- **ASSIGNMENT**
Retype, word for word, every line from the one holding "ring pip: (50, 105)" through the one holding "pinky tip: (349, 20)" in the entries below, both included, and only those lines.
━━━━━ DATASET RECORDS
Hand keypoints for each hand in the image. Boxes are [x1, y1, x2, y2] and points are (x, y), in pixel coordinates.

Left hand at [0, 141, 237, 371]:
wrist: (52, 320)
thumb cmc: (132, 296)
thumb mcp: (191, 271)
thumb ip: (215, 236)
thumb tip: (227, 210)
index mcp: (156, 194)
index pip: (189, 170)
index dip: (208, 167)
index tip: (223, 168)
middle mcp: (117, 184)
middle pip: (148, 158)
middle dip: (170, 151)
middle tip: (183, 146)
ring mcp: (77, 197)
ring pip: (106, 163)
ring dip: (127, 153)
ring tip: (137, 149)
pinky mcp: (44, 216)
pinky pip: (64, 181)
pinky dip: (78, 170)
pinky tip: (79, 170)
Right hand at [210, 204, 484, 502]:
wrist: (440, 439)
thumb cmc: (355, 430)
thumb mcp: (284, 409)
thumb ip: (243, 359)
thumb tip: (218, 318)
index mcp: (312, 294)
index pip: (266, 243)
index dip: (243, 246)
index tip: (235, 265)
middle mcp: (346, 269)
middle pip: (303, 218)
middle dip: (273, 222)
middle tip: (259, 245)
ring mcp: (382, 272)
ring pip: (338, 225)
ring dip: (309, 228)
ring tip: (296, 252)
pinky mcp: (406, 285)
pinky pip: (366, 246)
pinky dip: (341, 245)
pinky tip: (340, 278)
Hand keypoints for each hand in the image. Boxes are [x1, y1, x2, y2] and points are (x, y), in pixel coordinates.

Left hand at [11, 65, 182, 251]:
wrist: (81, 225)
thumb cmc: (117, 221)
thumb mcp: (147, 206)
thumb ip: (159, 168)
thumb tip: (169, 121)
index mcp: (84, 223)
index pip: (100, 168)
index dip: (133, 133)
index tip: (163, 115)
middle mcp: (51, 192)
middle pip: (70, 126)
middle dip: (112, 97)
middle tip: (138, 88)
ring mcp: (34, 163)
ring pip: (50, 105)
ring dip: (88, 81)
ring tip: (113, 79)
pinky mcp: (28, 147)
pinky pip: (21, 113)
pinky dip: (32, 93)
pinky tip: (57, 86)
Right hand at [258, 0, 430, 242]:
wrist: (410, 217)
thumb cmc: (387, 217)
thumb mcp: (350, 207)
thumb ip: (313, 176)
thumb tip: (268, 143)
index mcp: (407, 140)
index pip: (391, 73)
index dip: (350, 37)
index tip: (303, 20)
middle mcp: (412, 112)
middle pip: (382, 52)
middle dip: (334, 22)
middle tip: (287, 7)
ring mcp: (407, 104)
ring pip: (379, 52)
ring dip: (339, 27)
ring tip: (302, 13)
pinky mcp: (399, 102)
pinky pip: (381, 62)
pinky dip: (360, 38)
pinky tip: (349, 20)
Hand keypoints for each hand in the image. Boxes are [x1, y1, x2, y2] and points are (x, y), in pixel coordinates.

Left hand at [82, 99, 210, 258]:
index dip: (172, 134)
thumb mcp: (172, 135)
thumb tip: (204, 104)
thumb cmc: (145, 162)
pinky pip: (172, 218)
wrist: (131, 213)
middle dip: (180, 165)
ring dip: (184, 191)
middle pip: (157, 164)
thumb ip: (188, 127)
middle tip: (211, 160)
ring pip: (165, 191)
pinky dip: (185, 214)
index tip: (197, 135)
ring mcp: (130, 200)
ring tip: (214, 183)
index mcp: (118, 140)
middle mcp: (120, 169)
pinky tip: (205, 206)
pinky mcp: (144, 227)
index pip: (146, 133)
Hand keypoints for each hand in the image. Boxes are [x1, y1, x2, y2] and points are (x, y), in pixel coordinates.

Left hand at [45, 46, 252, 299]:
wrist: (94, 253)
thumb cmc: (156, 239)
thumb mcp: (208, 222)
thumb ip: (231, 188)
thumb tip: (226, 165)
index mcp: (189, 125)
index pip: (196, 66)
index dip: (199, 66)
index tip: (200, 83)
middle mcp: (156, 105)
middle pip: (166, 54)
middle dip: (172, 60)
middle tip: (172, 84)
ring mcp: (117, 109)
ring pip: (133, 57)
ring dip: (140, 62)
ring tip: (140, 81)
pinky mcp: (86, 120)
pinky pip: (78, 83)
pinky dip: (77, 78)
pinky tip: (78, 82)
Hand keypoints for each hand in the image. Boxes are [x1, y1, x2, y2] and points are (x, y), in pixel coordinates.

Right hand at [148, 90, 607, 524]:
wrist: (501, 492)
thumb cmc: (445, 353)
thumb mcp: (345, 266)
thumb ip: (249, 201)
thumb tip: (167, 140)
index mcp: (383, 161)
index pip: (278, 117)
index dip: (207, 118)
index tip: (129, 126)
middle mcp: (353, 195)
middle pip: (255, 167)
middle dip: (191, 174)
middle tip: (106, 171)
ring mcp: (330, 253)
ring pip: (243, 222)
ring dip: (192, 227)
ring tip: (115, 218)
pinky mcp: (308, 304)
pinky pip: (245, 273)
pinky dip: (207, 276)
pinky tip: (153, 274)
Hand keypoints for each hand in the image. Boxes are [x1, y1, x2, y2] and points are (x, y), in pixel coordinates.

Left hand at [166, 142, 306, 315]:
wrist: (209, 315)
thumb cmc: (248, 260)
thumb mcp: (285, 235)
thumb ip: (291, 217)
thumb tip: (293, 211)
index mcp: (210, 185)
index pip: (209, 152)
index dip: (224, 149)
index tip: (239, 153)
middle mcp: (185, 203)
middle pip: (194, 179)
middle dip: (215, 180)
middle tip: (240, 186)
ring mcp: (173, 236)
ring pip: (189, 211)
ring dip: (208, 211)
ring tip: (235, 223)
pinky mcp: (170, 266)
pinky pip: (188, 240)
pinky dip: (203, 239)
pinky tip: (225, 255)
━━━━━━━━━━
━━━━━ DATASET RECORDS
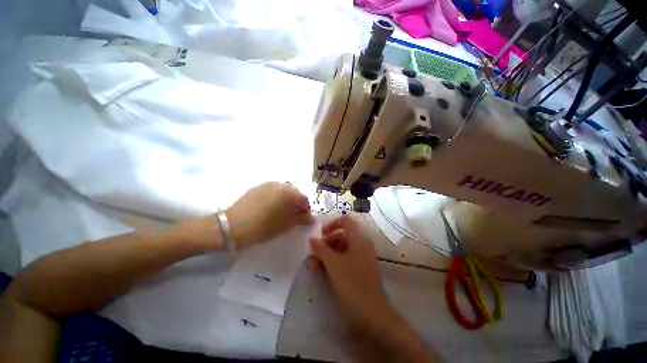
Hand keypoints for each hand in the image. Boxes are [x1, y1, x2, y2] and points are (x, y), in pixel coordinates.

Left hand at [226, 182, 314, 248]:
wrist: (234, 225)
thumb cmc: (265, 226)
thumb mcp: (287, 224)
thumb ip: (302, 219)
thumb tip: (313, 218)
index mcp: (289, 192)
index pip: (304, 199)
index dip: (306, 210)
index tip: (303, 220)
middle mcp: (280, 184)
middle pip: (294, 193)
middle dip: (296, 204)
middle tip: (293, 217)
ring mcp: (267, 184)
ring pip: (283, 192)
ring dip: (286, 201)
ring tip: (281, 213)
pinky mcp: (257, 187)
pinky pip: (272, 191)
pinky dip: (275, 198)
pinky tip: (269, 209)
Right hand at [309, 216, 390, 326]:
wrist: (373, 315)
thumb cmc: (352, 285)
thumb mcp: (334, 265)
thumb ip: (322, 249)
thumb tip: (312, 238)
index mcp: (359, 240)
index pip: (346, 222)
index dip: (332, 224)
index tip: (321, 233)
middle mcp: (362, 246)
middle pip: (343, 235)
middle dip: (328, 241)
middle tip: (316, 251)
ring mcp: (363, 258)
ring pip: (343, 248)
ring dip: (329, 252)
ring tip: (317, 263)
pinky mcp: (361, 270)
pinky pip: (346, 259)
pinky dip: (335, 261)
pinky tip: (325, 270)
━━━━━━━━━━
━━━━━ DATASET RECORDS
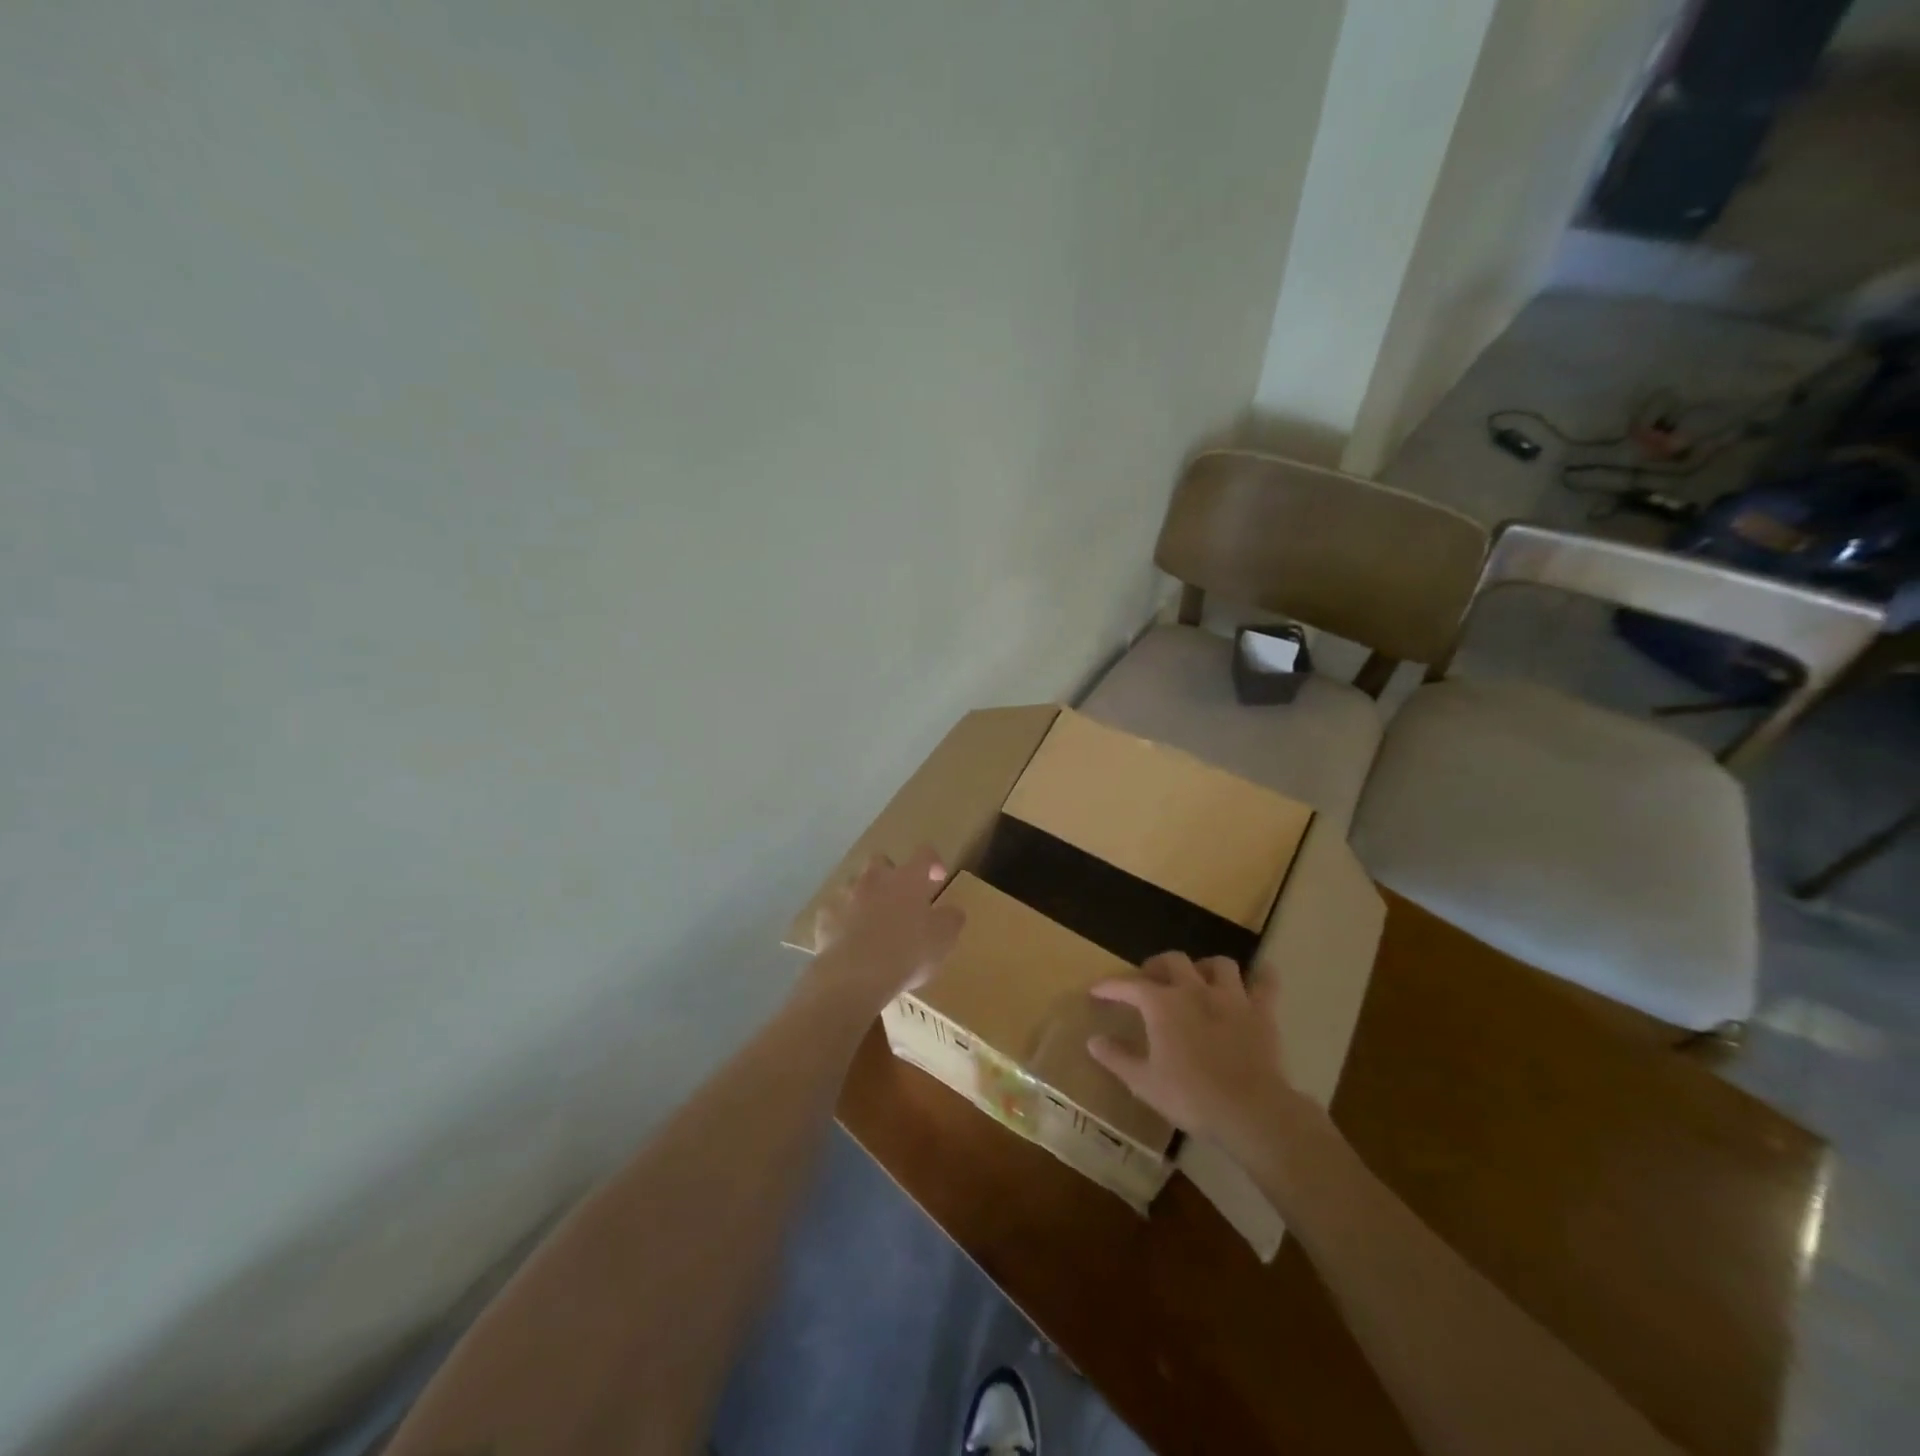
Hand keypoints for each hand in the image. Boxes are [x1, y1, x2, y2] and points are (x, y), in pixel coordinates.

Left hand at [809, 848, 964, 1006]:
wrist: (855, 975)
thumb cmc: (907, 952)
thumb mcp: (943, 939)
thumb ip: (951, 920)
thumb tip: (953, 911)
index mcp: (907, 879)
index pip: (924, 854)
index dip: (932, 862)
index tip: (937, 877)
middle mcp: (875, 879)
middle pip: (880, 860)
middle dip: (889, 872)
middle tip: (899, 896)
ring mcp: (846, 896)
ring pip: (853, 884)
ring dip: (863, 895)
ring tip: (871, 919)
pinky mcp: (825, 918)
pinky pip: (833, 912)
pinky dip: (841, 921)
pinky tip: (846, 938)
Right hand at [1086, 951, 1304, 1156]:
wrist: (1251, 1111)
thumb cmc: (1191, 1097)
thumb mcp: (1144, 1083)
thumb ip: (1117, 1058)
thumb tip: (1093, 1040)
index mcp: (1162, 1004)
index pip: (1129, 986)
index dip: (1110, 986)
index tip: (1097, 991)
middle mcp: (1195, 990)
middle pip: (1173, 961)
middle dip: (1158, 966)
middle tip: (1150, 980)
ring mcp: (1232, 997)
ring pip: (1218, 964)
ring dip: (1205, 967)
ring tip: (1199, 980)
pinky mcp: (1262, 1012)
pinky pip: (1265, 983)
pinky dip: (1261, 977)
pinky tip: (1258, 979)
━━━━━━━━━━
- **WORKED SOLUTION**
ring pip: (50, 105)
ring dip: (88, 81)
ring tip: (113, 79)
pinky mcp: (28, 147)
pinky pip: (21, 113)
pinky dip: (32, 93)
pinky tip: (57, 86)
Right hand at [258, 0, 430, 242]:
wrist: (410, 217)
thumb cmc: (387, 217)
thumb mcp: (350, 207)
thumb ip: (313, 176)
thumb tip: (268, 143)
index mcp: (407, 140)
index pip: (391, 73)
index dip: (350, 37)
index tip: (303, 20)
middle mcp: (412, 112)
middle pip: (382, 52)
middle dip: (334, 22)
middle tip: (287, 7)
ring mcp: (407, 104)
ring pip: (379, 52)
ring dip: (339, 27)
ring tip: (302, 13)
pinky mcp: (399, 102)
pinky pip: (381, 62)
pinky dip: (360, 38)
pinky tip: (349, 20)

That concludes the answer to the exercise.